Here’s the thing about writers – we love to fuck over our characters.
WE LOVE TO SHOVE OUR CHARACTERS FACE-FIRST INTO THE DRAMA TOILET AND FLUSH FLUSH YEAH TASTE THAT DRAMA AND PEE-WATER FLUSH
…ahem.
But is that what our readers always want? Is that always what’s best for the story? Does everything have to be yes-and/no-but all the time? Or is there room to pull the stakes back – to make some challenges less dramatic and more enjoyable or even cathartic for the reader? To live in the land of yes/yes-and and have no truck with no-but?
And if we do that, how do we show it?
In fiction, yes and no outcomes tend to be kind of invisible. If your daring thief/spy easily sneaks past the guards, the story usually skips past that scene in one line to get to the dramatic bit. If they fail to slip past but don’t get caught, the next scene is usually them acknowledging that, trying something different and focusing on that instead. Simple outcomes don’t translate well into prose; all of our tools are about portraying the tension and drama of complex outcomes. ‘Thank U, next’ works for songs, not so much for stories.
But I think we need to consider this, especially in a ‘tumultuous’ (i.e. THE WORLD IS ON FIRE) time when so many readers look to fiction for support and comfort as much as they do challenge and drama. We need to think about easy victories and minor defeats – what they can add to our stories, and how we portray them in ways that develop and cement our characters.
Because without these small victories, these cankers and medallions (yes that’s a reference sorry), some of the readers that we want to engage are going to bounce off out stories.
And fool that I am, I want to engage everyone.
I want us all to get the yes (and occasional yes-and) outcomes that we crave.
—
WRITING UPDATE: I’m about halfway through The Obituarist 3: Delete Your Account and there is precious little yes/yes-and in this story. I’m okay with this; after Kendall got his [REDACTED] bitten [NOPE] by a [SPOILERS] in the second book, I figure what few readers remain are reconciled to him having nothing but bad days from now on.
I too am having bad days, though – specifically, days where our lease doesn’t get renewed and we have to look for a new house YET AGAIN. This will likely slow down my writing schedule, ‘cos house hunting is a full-time occupation rivalled only by the actual packing and moving process.
But I’m keeping at it.
Will let you know how it goes.
One reply on “I like yes-and-no-buts and I cannot lie”

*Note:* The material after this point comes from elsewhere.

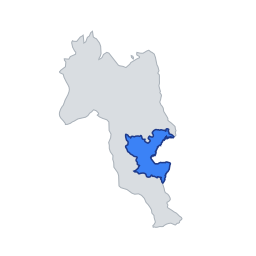 Ryanggang on a map of North Korea (Albers equal-area conic projection), rotated 115°
{"feature_id": "PRK-3314", "entity_name": "Ryanggang", "entity_type": "Province", "adm_level": 1, "iso_a3": "PRK", "parent_name": "North Korea", "parent_adm1": "", "projection": "albers", "projection_center": [127.851, 41.225], "detail": "fine", "context": "in_parent", "style": "filled", "palette": "blue", "viewbox_px": 256, "rotation_deg": 115, "n_neighbors": 0, "source": "natural_earth", "source_scale": "10m", "svg_char_len": 7470}
<svg xmlns="http://www.w3.org/2000/svg" viewBox="0 0 256 256"><g transform="rotate(115 128 128)"><path d="M151.3,186.2L150.4,186.7L148.9,189.5L147.4,193.1L146.0,195.0L144.4,196.1L142.7,196.7L139.2,197.0L136.0,196.7L135.0,196.3L130.7,196.6L129.5,196.8L123.3,196.5L120.0,196.8L117.9,197.4L115.8,198.8L114.0,201.0L112.4,203.3L109.1,207.4L106.7,209.4L106.7,212.4L106.6,213.3L105.8,213.9L105.5,213.6L104.2,213.4L98.9,210.6L94.5,212.2L93.4,214.3L92.2,215.0L90.6,210.7L87.7,210.5L83.3,206.7L81.3,207.4L80.8,208.9L78.2,212.3L74.7,215.0L73.6,215.3L72.3,215.1L72.5,214.3L71.2,211.1L65.7,209.7L63.8,208.3L62.8,207.9L68.3,204.6L69.7,204.0L68.7,203.2L67.5,202.7L63.1,203.1L60.9,201.9L57.5,202.1L55.3,201.1L60.2,197.9L60.5,195.8L60.5,194.3L63.0,189.8L65.5,187.3L71.9,183.9L74.7,183.5L76.7,183.7L78.3,183.4L76.6,182.0L75.0,181.3L71.7,181.3L68.4,179.2L68.2,177.0L75.1,163.4L75.2,162.1L74.3,158.7L74.1,155.4L69.5,153.4L67.5,153.1L61.7,149.2L59.4,147.3L58.4,147.8L58.1,150.8L57.3,151.4L55.7,151.9L55.0,148.5L53.9,146.0L50.1,143.4L48.7,142.0L49.5,139.0L49.2,138.7L49.9,135.5L52.4,133.0L58.4,128.6L60.0,126.6L63.1,124.1L64.4,124.2L65.8,124.1L66.2,123.0L66.6,122.1L67.8,121.4L70.7,120.1L74.0,118.4L76.6,117.9L79.8,115.3L81.1,114.1L82.4,114.1L82.8,113.6L83.5,112.2L84.6,111.3L86.0,111.1L88.2,110.5L91.1,110.2L93.1,107.9L93.8,106.3L95.1,104.5L97.9,102.6L99.8,99.7L101.9,96.6L102.9,95.6L103.9,95.4L104.5,94.2L105.2,90.8L106.2,87.6L106.8,86.0L109.2,84.4L109.8,83.6L110.3,83.3L111.5,83.5L112.9,82.6L114.3,81.5L115.6,81.9L116.9,82.8L118.2,84.6L118.8,86.1L119.9,87.3L120.0,89.1L121.1,89.8L123.4,90.2L127.1,91.4L129.5,91.5L130.8,92.4L133.7,92.9L139.4,92.2L141.8,92.6L142.8,93.7L144.2,94.6L145.2,94.6L146.4,93.1L147.8,90.7L148.7,88.8L148.6,87.3L147.8,85.8L145.9,84.3L144.7,82.0L143.5,79.6L142.8,78.9L142.2,77.7L142.1,76.0L142.5,74.8L145.4,74.0L149.0,73.5L152.0,74.0L156.9,73.6L159.9,72.9L162.1,73.0L164.2,72.9L165.1,71.9L167.9,69.4L169.3,68.5L170.8,66.9L171.0,65.1L171.3,63.7L172.1,62.2L173.6,60.3L174.8,59.5L176.2,59.6L177.8,60.4L178.7,61.2L179.8,60.9L180.7,59.5L181.2,59.2L182.9,59.0L183.5,58.1L184.0,53.8L184.6,50.5L184.7,48.1L186.1,44.2L186.5,41.8L187.4,40.7L188.5,40.8L189.3,41.4L190.5,41.8L191.9,41.4L192.9,42.0L193.6,43.2L195.8,44.0L196.0,44.6L196.1,48.9L197.3,50.8L199.0,52.6L201.2,54.1L202.4,54.5L203.1,55.6L203.9,57.6L205.5,59.5L206.3,60.9L206.6,62.4L207.3,63.2L206.1,64.2L204.4,63.6L201.7,63.4L198.2,66.4L196.3,67.5L195.0,70.4L192.3,72.1L190.9,74.0L189.0,77.2L187.8,80.2L184.9,83.4L183.3,87.3L183.2,90.6L185.2,94.0L185.4,96.9L184.2,102.9L185.1,109.2L184.3,111.7L175.2,116.3L172.8,118.5L169.5,124.2L165.4,126.3L162.8,128.6L159.3,130.0L157.0,134.0L154.5,136.3L151.5,137.7L149.3,139.4L144.2,139.6L140.7,140.8L138.2,144.1L130.6,147.9L129.5,150.7L130.0,155.1L130.0,158.5L129.3,161.3L127.7,160.5L126.8,161.4L125.8,164.0L126.0,166.9L128.7,167.8L130.8,169.0L133.8,169.6L136.1,171.0L140.9,177.2L144.8,179.9L145.8,180.9L148.1,182.2L150.2,184.3L151.3,186.2ZM62.4,154.8L61.0,155.7L60.9,154.0L62.1,152.6L63.3,152.4L62.4,154.8Z" fill="#d9dde1" stroke="#a8b0b8" stroke-width="1"/><path d="M159.2,72.7L161.5,72.8L163.2,73.2L163.1,73.5L162.8,74.2L162.4,74.7L161.3,75.4L160.9,75.9L160.6,76.6L160.4,76.9L160.1,77.1L159.8,77.1L159.2,76.8L158.8,76.9L158.9,77.7L159.0,78.0L159.3,78.8L159.4,79.1L159.4,79.4L159.4,80.0L159.5,80.3L159.6,80.5L159.8,80.6L160.4,80.4L160.6,80.4L160.8,80.6L160.8,81.0L160.7,81.9L160.7,82.3L160.7,83.5L160.7,83.9L160.9,84.3L161.3,84.9L161.3,85.3L161.2,85.7L160.9,86.1L160.7,86.4L160.8,86.8L161.1,87.0L162.4,87.1L163.1,87.5L163.7,88.3L164.1,89.3L164.2,90.2L163.7,91.1L163.0,91.7L162.3,92.4L162.1,93.4L162.2,94.6L162.6,95.6L163.7,97.4L164.1,97.7L164.4,98.0L164.7,98.4L164.9,98.9L164.8,99.4L164.2,100.3L164.1,100.8L164.2,101.8L164.6,102.6L164.9,103.5L164.6,104.4L163.8,103.6L162.9,103.0L160.3,101.9L159.9,101.8L159.5,101.8L158.9,102.0L158.6,102.0L157.6,101.7L157.2,101.7L157.1,102.1L157.2,102.5L157.1,103.1L157.1,103.7L157.0,104.1L156.7,104.4L155.6,104.8L155.2,105.1L154.9,105.5L154.5,106.4L154.2,106.8L153.5,107.2L152.6,107.3L151.7,107.2L150.9,107.2L150.5,107.7L150.6,108.6L150.9,109.6L151.1,110.5L151.0,111.1L150.7,112.2L150.6,112.8L150.6,114.0L150.5,114.5L150.4,115.1L150.2,115.5L149.8,116.2L149.7,116.6L149.6,117.9L149.4,118.2L149.1,118.7L148.0,119.7L147.6,120.1L146.6,121.7L145.9,122.3L145.2,122.4L144.5,122.1L143.8,121.5L143.5,121.2L143.2,121.1L142.8,121.2L140.8,121.9L140.5,122.2L140.2,122.5L140.0,123.0L139.9,123.5L139.7,124.0L139.4,124.4L137.1,126.3L135.4,127.2L135.0,127.3L134.7,127.3L134.5,126.9L134.5,126.3L134.5,125.4L134.6,125.0L134.8,124.6L135.3,124.1L135.4,123.8L135.5,123.3L135.4,122.9L135.3,122.5L135.3,122.2L135.6,121.8L135.8,121.4L135.4,121.3L134.6,121.3L134.3,121.2L134.1,121.1L133.8,120.9L133.7,120.6L133.5,120.0L133.4,118.8L133.1,118.3L132.8,118.1L132.5,117.9L132.3,117.7L132.0,117.3L131.0,115.5L130.9,115.1L130.7,114.2L130.6,113.8L130.2,113.5L129.8,113.4L129.4,113.2L129.4,112.8L129.6,112.4L129.9,112.1L131.5,110.8L131.9,110.1L131.8,109.2L131.2,108.2L131.1,107.8L131.5,107.7L132.2,107.6L132.6,107.5L132.9,107.2L133.0,106.8L133.2,106.4L133.3,105.1L133.4,104.0L133.0,103.2L132.1,102.8L130.4,102.4L129.8,102.7L129.4,103.7L129.3,104.3L129.1,104.9L128.8,105.3L128.4,105.4L127.3,105.4L126.3,105.1L126.3,104.4L126.3,103.5L126.2,102.7L125.9,102.0L125.4,101.7L124.7,101.6L124.0,101.9L123.4,102.3L123.0,102.8L122.8,103.3L122.5,103.7L122.0,104.0L121.6,104.1L120.6,103.8L119.9,103.7L119.6,103.6L118.1,102.6L117.7,102.2L117.4,101.5L117.2,100.6L117.1,100.2L116.9,99.9L116.6,99.5L116.6,99.3L116.7,99.1L116.7,98.8L116.6,98.2L115.7,97.5L115.5,96.9L115.3,95.7L115.2,95.2L115.0,94.6L114.6,93.9L114.5,93.7L114.6,93.4L114.9,93.1L115.0,92.8L114.9,92.5L114.6,92.4L114.4,92.5L114.1,92.5L113.2,92.9L112.8,92.9L112.3,92.5L112.2,92.2L112.0,91.7L112.0,91.1L112.0,90.7L112.3,90.4L112.6,90.3L113.3,90.4L113.8,90.3L114.0,90.0L114.2,89.7L114.5,89.2L114.8,88.9L115.3,88.7L115.7,88.4L115.9,87.9L115.9,87.6L115.8,87.4L115.7,86.9L115.6,86.2L115.6,85.4L115.8,84.4L116.2,83.5L116.6,82.7L117.5,83.2L117.8,83.1L117.9,83.6L118.4,84.4L118.6,84.9L118.2,84.8L117.9,84.9L117.8,85.3L117.9,85.8L118.1,86.1L118.5,86.3L119.3,86.7L119.2,86.8L119.1,87.1L119.5,87.2L120.8,87.7L121.1,88.0L120.6,88.3L120.0,88.6L119.6,89.0L119.2,89.6L119.4,89.6L119.6,89.7L119.8,89.8L120.0,90.1L120.5,89.9L120.9,90.1L121.0,90.2L121.1,90.3L121.3,90.2L121.6,89.5L121.8,89.4L122.2,89.5L122.7,90.0L123.1,90.0L123.3,90.0L123.5,89.9L123.8,90.0L123.8,90.3L123.7,90.5L123.3,90.7L123.7,90.9L124.2,91.1L125.2,91.2L125.4,91.1L125.8,91.0L126.0,90.9L126.3,91.0L126.5,91.2L126.6,91.3L127.2,91.5L127.6,91.3L128.0,91.1L128.4,91.0L128.8,91.1L129.3,91.3L129.7,91.4L130.1,91.2L130.2,92.0L130.5,92.3L131.5,92.6L132.3,93.2L132.5,93.3L132.7,93.1L133.0,92.7L133.8,93.0L136.1,93.0L136.8,92.8L137.2,93.1L137.7,93.2L138.1,93.0L138.3,92.5L138.5,92.2L139.1,92.1L140.1,91.9L140.8,92.6L141.1,92.5L141.3,92.2L141.5,91.9L141.8,92.3L141.8,92.8L141.8,93.4L141.8,93.8L142.1,93.9L142.3,93.8L142.7,93.6L142.6,94.3L143.1,94.6L143.7,94.6L144.0,94.3L144.4,94.5L144.1,94.9L145.1,95.0L146.1,94.1L148.6,89.4L149.0,88.1L148.5,87.4L148.4,86.8L148.1,86.2L147.7,85.6L147.0,85.3L146.1,84.5L145.4,83.9L145.3,83.2L145.0,82.5L143.8,80.2L143.7,79.6L142.9,79.3L142.6,78.9L142.4,78.3L141.9,75.5L142.0,75.0L142.3,74.6L142.8,74.4L143.9,74.4L147.9,73.2L150.4,73.4L151.0,73.6L151.5,74.0L152.6,74.0L153.5,74.4L153.8,74.4L154.8,74.0L155.1,74.1L155.3,74.3L155.6,74.1L155.9,73.6L156.1,73.4L156.4,73.3L158.2,73.4L158.9,73.3L159.2,72.7Z" fill="#3b82f6" stroke="#1e3a8a" stroke-width="1.5"/></g></svg>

I’ve told you my concept of “the warm place”: the quiet, happy scenes in a story where the characters just gets to hang out and enjoy being in the story’s world. It’s the scene where the battlesore adventurers get to lay down and rest in the beautiful Ancient Elf Forest, or the spacefarers watch twin suns rise over an alien planet, or two friends have a cup of coffee and trade dumb jokes.
In books and movies, these scenes act as a contrast to the danger. And they help build the audience’s emotional engagement with the story: if we enjoyed reading the banter between James and Paithoon, we’re going to care whether or not those two kids can make their relationship work.
Interestingly, I’ve notice a few roleplaying games now have rules designed to encourage “warm place” style scenes. In Tales from the Loop, for example, the weird-science-mystery-solving tweens recover from their wounds and emotional troubles by spending a scene in their secret hideout.
My players took to this rule like a duck to water. They decided to make the abandoned school caretaker’s shed their hideout. And so they’d limp back there after getting battered around by evil robots and family dramas, make a cup of tea, and plan out what to do next while they healed.
It made the game, and the story, richer.